*PASSAGE:*
※ ※ ※

Propagate lifetime resolution errors into tcx.type_of

Fixes rust-lang#69136

Previously, lifetime resolution errors would cause an error to be
emitted, but would not mark the parent type as 'tainted' in any way.
We usually abort compilation before this becomes an issue - however,
opaque types can cause us to type-check function bodies before such an
abort occurs. Ths can result in trying to instantiate opaque types that
have invalid computed generics. Currently, this only causes issues for
nested opaque types, but there's no reason to expect the computed
generics to be sane when we had unresolved lifetimes (which can result
in extra lifetime parameters getting added to the generics).

This commit tracks 'unresolved lifetime' errors that occur during
lifetime resolution. When we type-check an item, we bail out and return
`tcx.types.err` if a lifetime error was reported for that type. This
causes us to skip type-checking of types affected by the lifetime error,
while still checking unrelated types.

※ ※ ※

*DATASET ROWS:*
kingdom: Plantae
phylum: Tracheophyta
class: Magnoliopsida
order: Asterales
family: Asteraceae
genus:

※ ※ ※

*YOUR TASKS:*
A. In the commit message, what is returned when an item is type-checked and a lifetime error was reported for that type?
B. Reproduce the part of the commit message starting with "This commit tracks" and going on through "checking unrelated types.".
The records aren't needed for anything here.

*TASK RESPONSES:*
A. `tcx.types.err` is returned.

B.
This commit tracks 'unresolved lifetime' errors that occur during
lifetime resolution. When we type-check an item, we bail out and return
`tcx.types.err` if a lifetime error was reported for that type. This
causes us to skip type-checking of types affected by the lifetime error,
while still checking unrelated types.